Disney got into the habit of buying popular pre-existing franchises and to churn out “content.” And an easy cheap way to come up with “content” is to invent explanations for every little thing that didn’t need explaining, and is actually becomes worse when it is explained.
All recent Disney entries commit this crime to some extent, but the worst offender was the Solo movie.

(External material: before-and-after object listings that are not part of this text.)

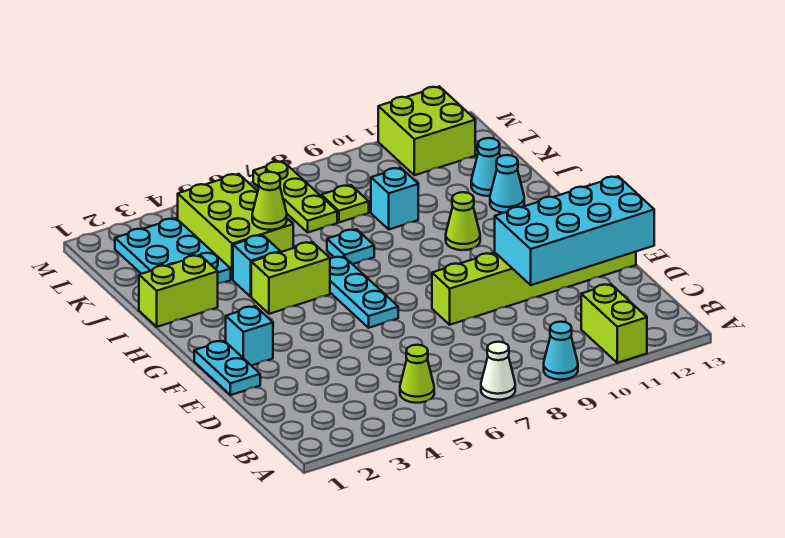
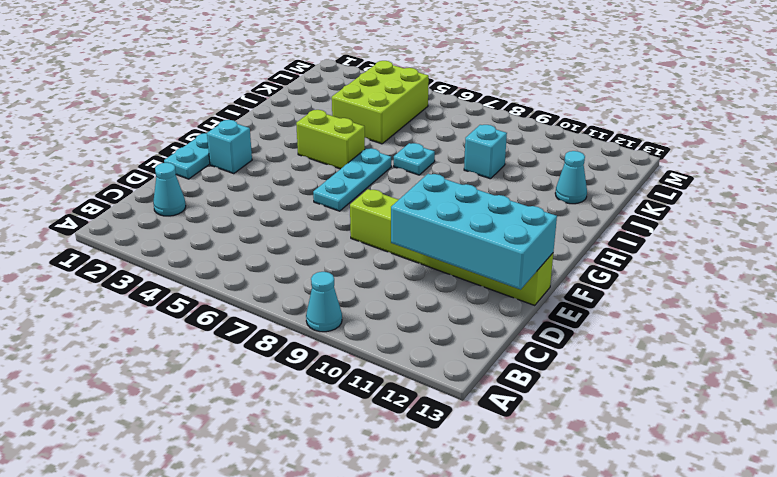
cyan cone C2 level 1 -> cyan cone I12 level 1
none -> white cone A7 level 1
none -> lime brick A11:B11 level 1
none -> lime cone B5 level 1

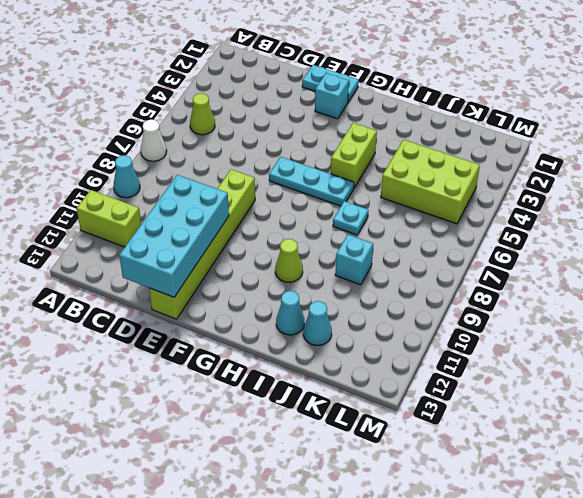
none -> lime brick I1:I2 level 1
none -> cyan brick I4 level 1
none -> cyan plate J2:L3 level 1

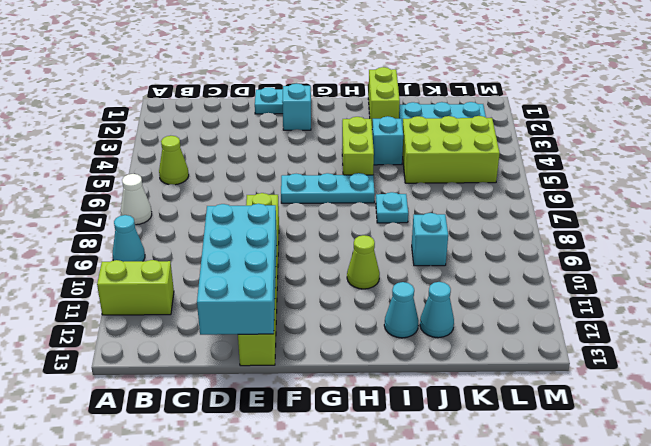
none -> lime plate K7:M7 level 1
none -> lime plate K8 level 1
none -> lime brick L11:M12 level 1

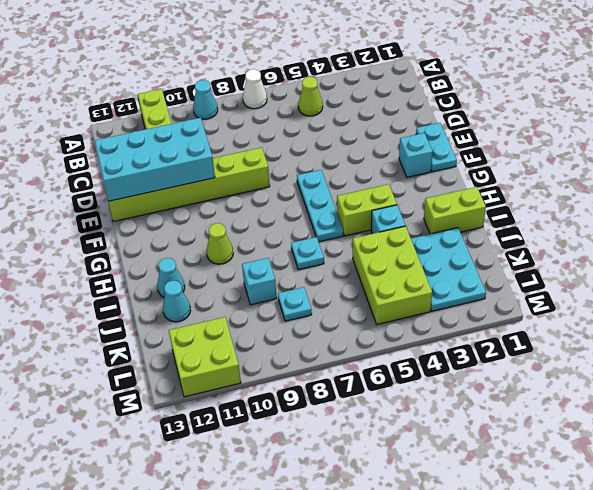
cyan plate K8 level 1 -> lime plate K8 level 1
none -> lime plate K7:M7 level 1
none -> lime cone J5 level 2

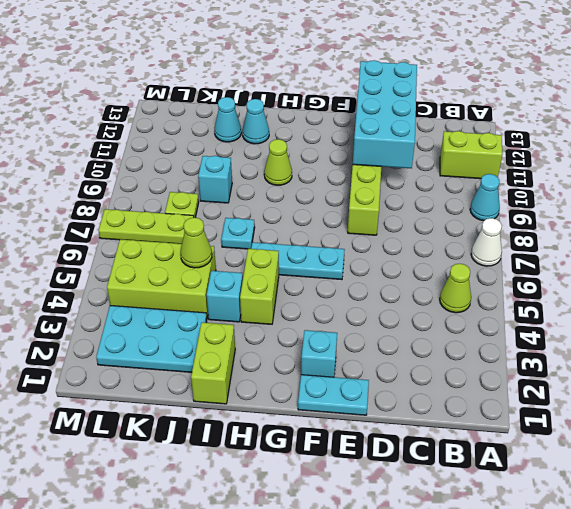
none -> lime brick L11:M12 level 1

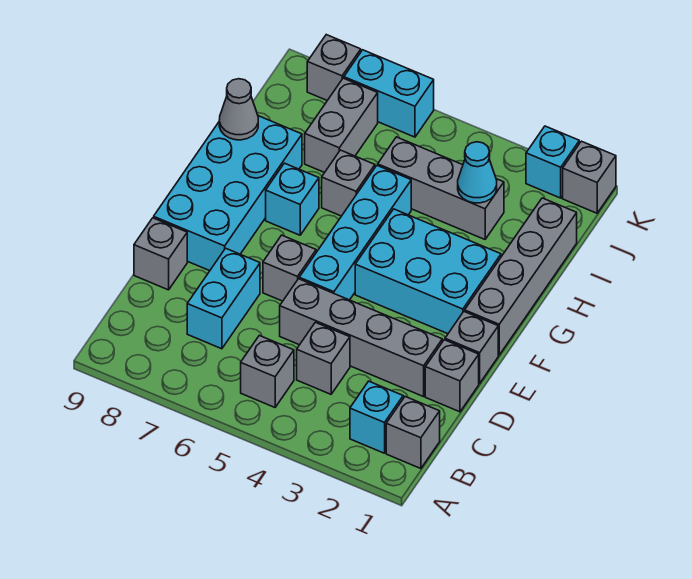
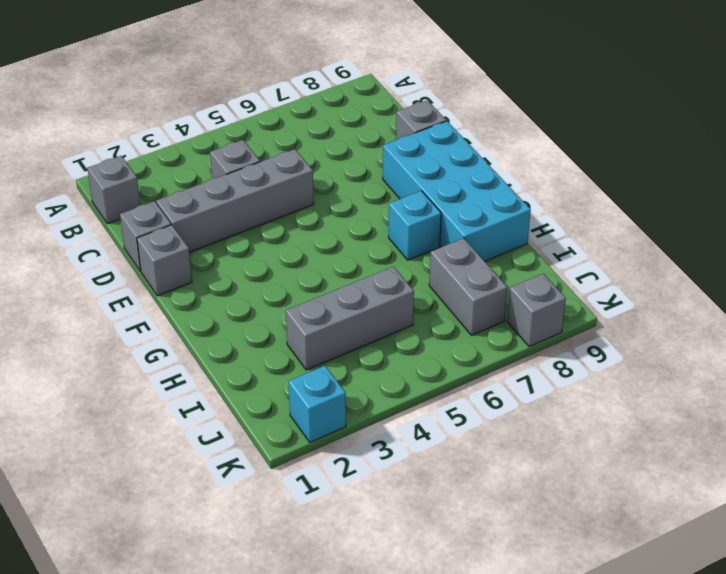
none -> cyan brick B2 level 1
none -> grey brick B5 level 1
none -> cyan brick C7:D7 level 1

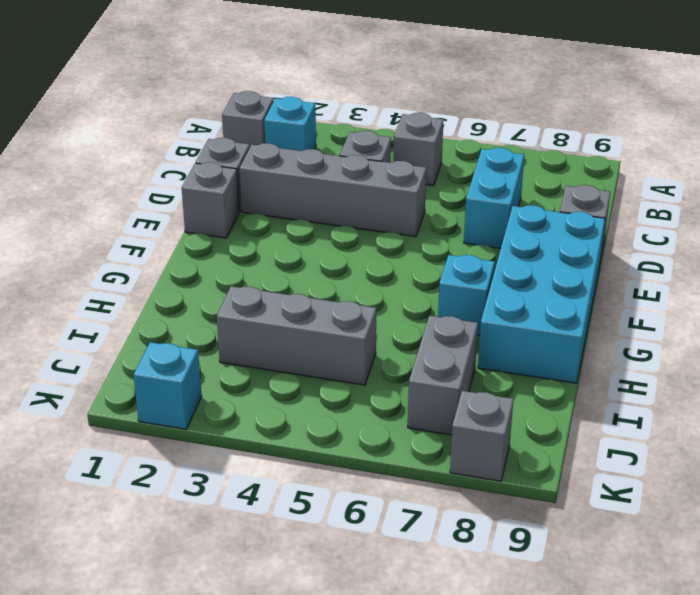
none -> cyan brick E5:H5 level 1
none -> grey brick E6 level 1
none -> grey brick F1:I1 level 1

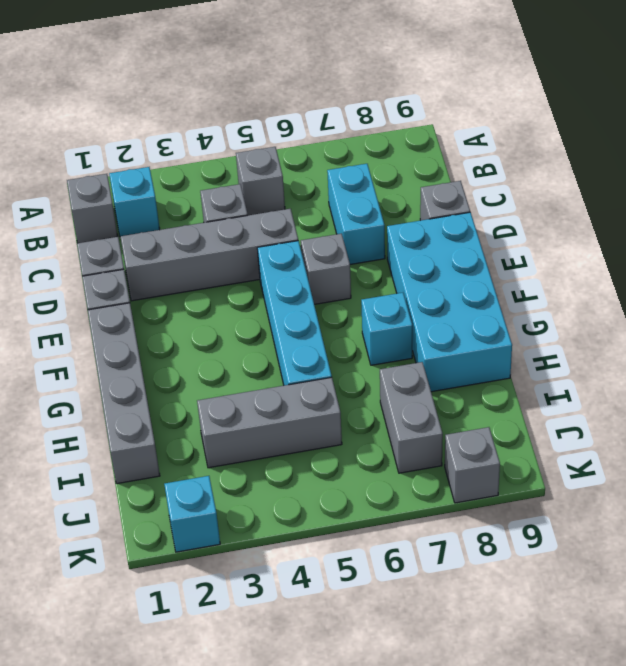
none -> cyan brick F2:G4 level 1
none -> grey brick H6 level 1
none -> grey brick K1 level 1

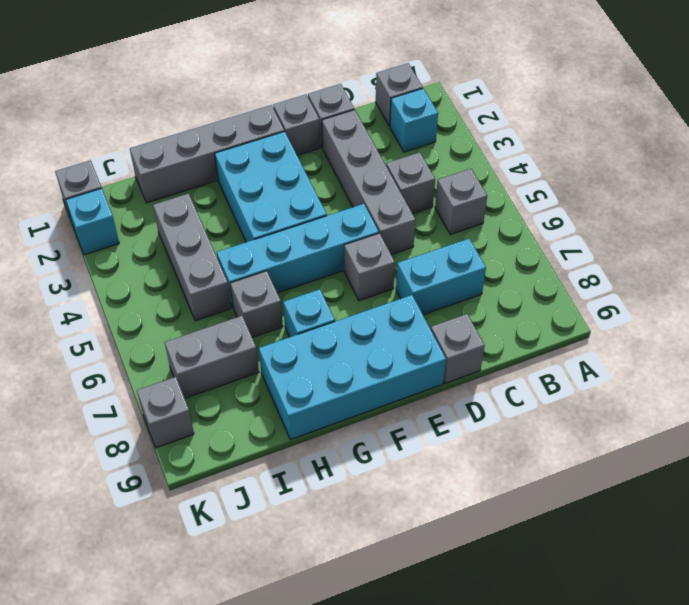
none -> cyan brick K6:K7 level 1
none -> grey cone H9 level 2
none -> cyan cone I3 level 2

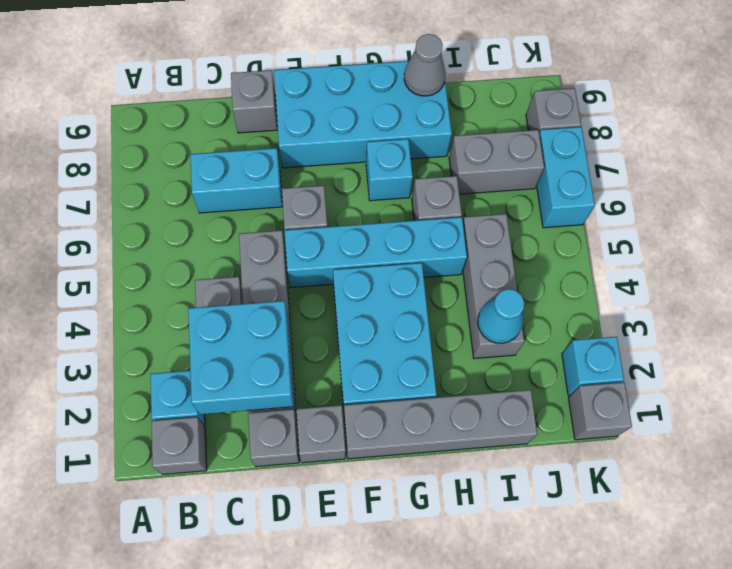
cyan brick C2:D3 level 2 -> none
none -> grey brick B5 level 1

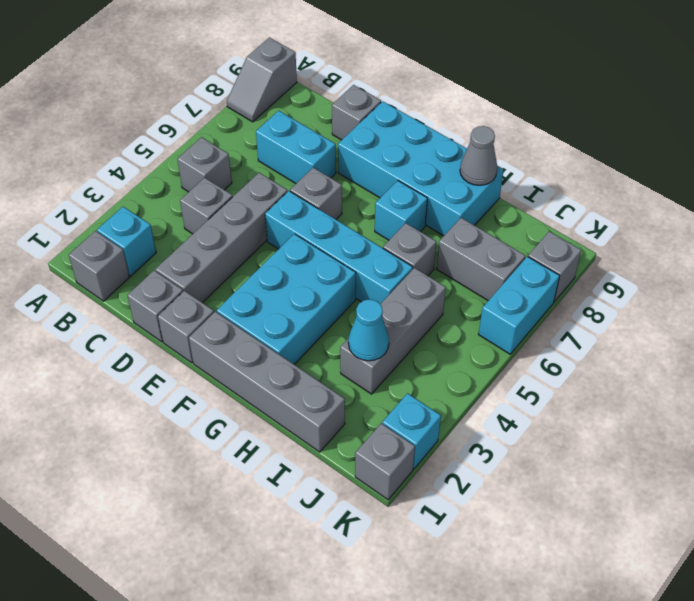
grey slope A8:A9 level 1 top 9 -> none

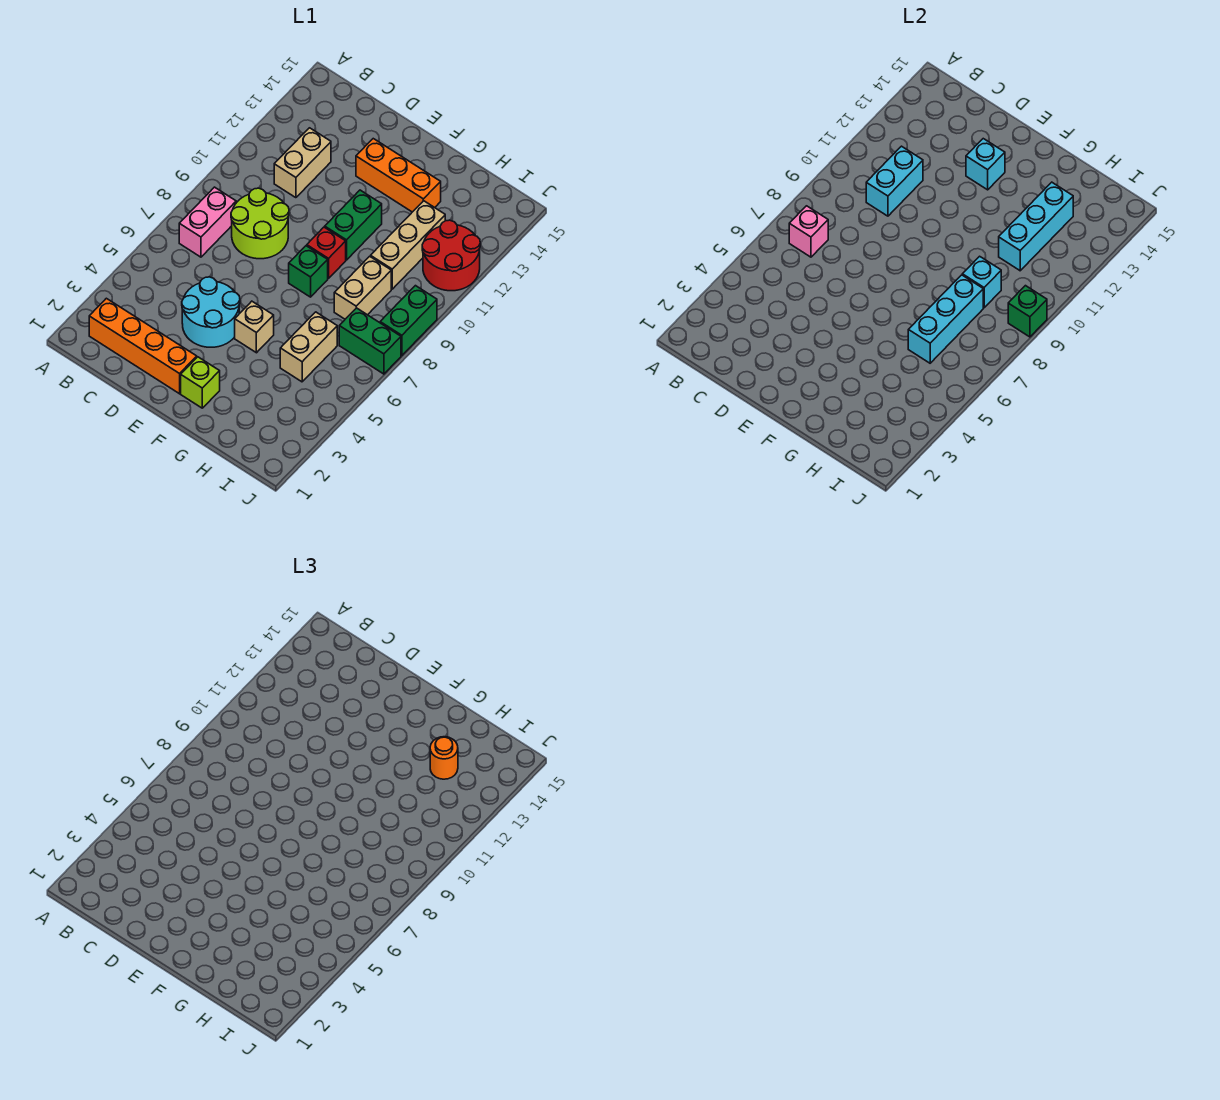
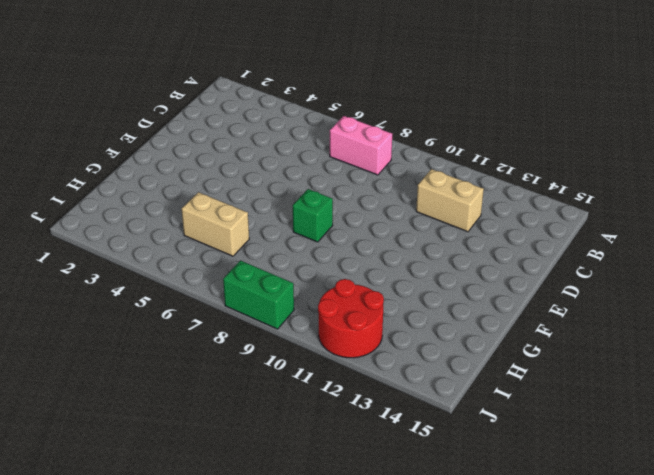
none -> orange brick B2:E2 level 1
none -> lime round brick C8:D9 level 1
none -> cyan round brick D4:E5 level 1

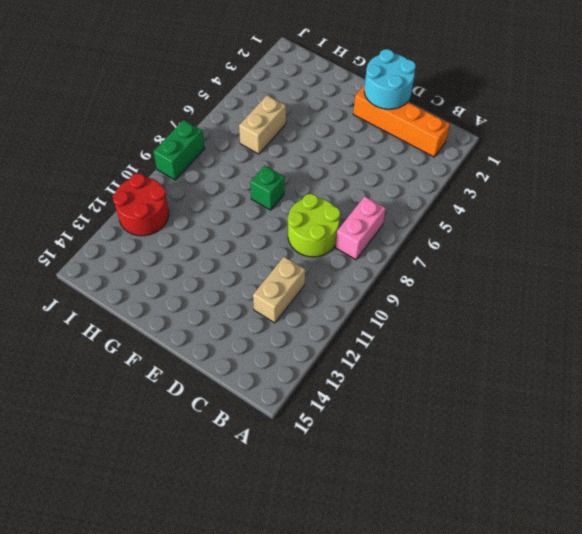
cyan round brick D1:E2 level 2 -> cyan round brick D4:E5 level 1
none -> orange brick E13:G13 level 1
none -> lime brick F2 level 1
none -> tan brick F5 level 1

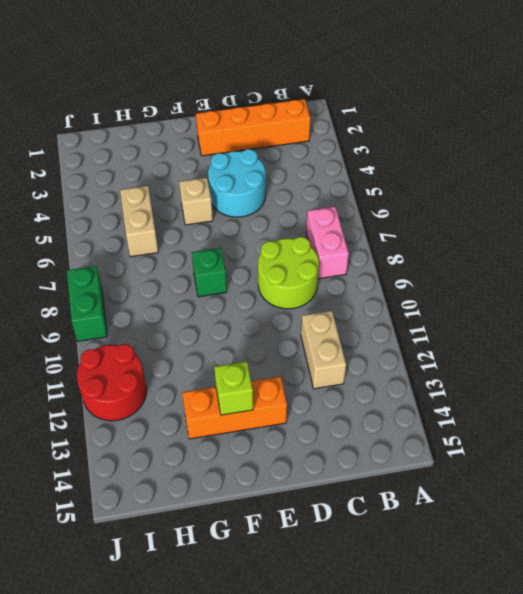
lime brick F13 level 2 -> lime brick F2 level 1
none -> red brick F9 level 1
none -> green brick F10:F11 level 1
none -> tan brick H8:H9 level 1

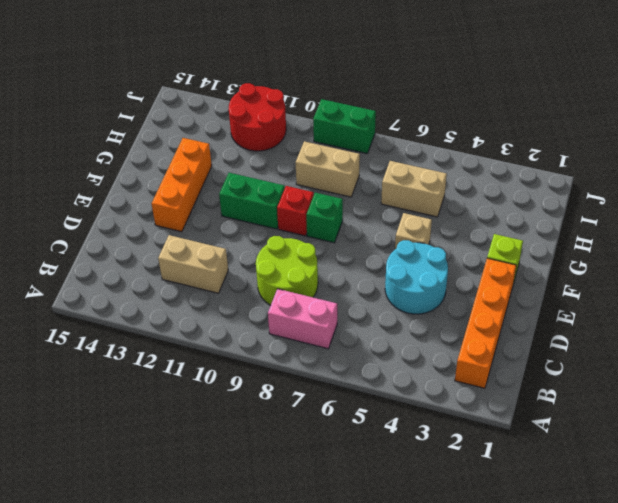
none -> tan brick H10:H12 level 1
none -> green brick I7:J7 level 1
none -> pink brick B7 level 2

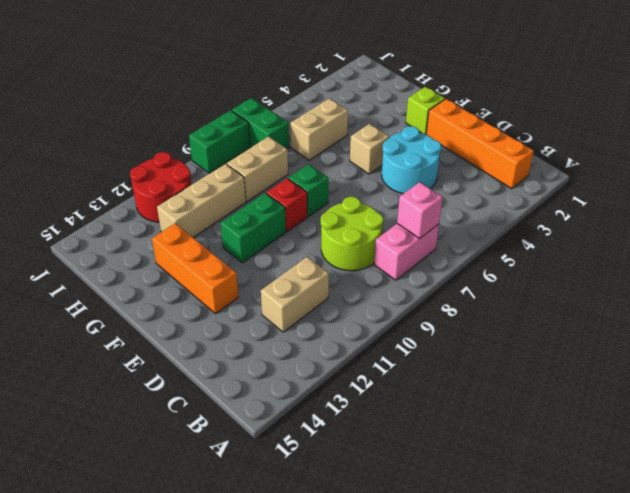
none -> cyan brick C10:C11 level 2
none -> cyan brick E13 level 2
none -> cyan brick H6:H8 level 2

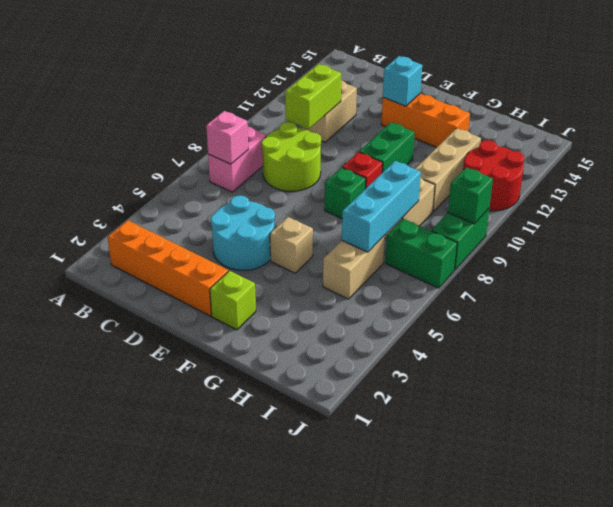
lime brick C10:C11 level 2 -> cyan brick C10:C11 level 2
none -> cyan brick H9 level 2
none -> cyan brick H11:H13 level 2
none -> orange round brick H13 level 3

Han Solo is a classic side character with a compelling backstory that’s quickly explained in a few lines of dialogue. He’s a smuggler and skilled pilot. A man of many skills, but with not much of a moral code. One could call him chaotic neutral but if you really think about it, he’s kind of a loser. Instead of using his skills to pursue an honest profession he tried to get rich quick by engaging in illegal activity, which completely backfired on him. One time he came across an imperial patrol and was forced to jettison his cargo, which left him owing an impossible amount of money to Jabba the Hutt. So he happily accepted the mission to transport the good guys because they offered him enough money to pay his debt.
That’s all you need to know about Han’s background. You don’t even need to learn more about Jabba the Hutt, who at the time of the first Star Wars movie wasn’t an onscreen character and all you need to know is that he’s some sort of criminal boss. What makes Solo interesting isn’t his back story, it’s his redemption arc from a selfish asshole to a hero fighting for a good cause.
As a new movie, Solo was doomed to failure from the start because the entire premise is something nobody needed to say. And what made it an outright bad movie was the attempt to explain a bunch of stuff that didn’t need an explanation, and nobody had ever even one time thought needed an explanation. How did Han get his iconic German Luger-style gun? Uhh, someone gave it to him. Why did Han start calling Chewbacca “Chewie?” Uhh, they met for the first time and Han decided to call him that. How did he get he get those golden dice that literally not even one person had noticed from the original movies? Uhh, his girlfriend gave them to him.
Then there was all the stuff that was already explained but Disney writers just decided to show anyway. He won the Millenium Falcon in a card game. He made the Kessel Run in 12 parsecs. Why did they feel they had to show stuff we already knew about him? Because showing something we don’t know about him would require creativity.
What makes Disney Star Wars so god awful is the exact reason is that they’re making movies and shows that have to fit into a preexisting series that already ended. So by definition they can only subject the character to trials that don’t change him in any meaningful way. Which makes those trials pointless.
The Obi Wan series was also terrible in this regard, and actually ruins his character in the original trilogy. George Lucas established that Obi Wan and Anakin were comrades for many years before Anakin betrayed the jedi, forcing the former friends to have one last battle that left Anakin brutally disabled. Then 20 years later, they meet again.
Despite the prequels being kind of sloppy, Lucas pulled this aspect off perfectly, and the additional backstory actually add to the original movie in a good way. Even the original movie’s kind of pedestrian special effects and choreography make sense. Obi Wan and Anakin, now Darth Vader, haven’t seen each other in 20 years, so don’t have any way to tell how they have respectively grown in skill. They approach each other, with no fancy tricks. It’s exactly how one would imagine two old friends cautiously approaching and testing each other.
Then Disney came along and wanted the fan service of Obi Wan and Darth Vader meeting and fighting, but they both have to survive for the (already existing) movie, which makes the additional fight pointless, and ruins the drama of their later encounter.
And of course they did the same thing to Han Solo, only worse. They wanted to have him in the sequel trilogy, but didn’t want to change the character because fans might not like that. So he’s still a rogue running around the galaxy pointlessly and owes people money. Han could get away with that as a rogue in his early 30s, but to see him still a loser in his late 60s is just pathetic and ruins the character.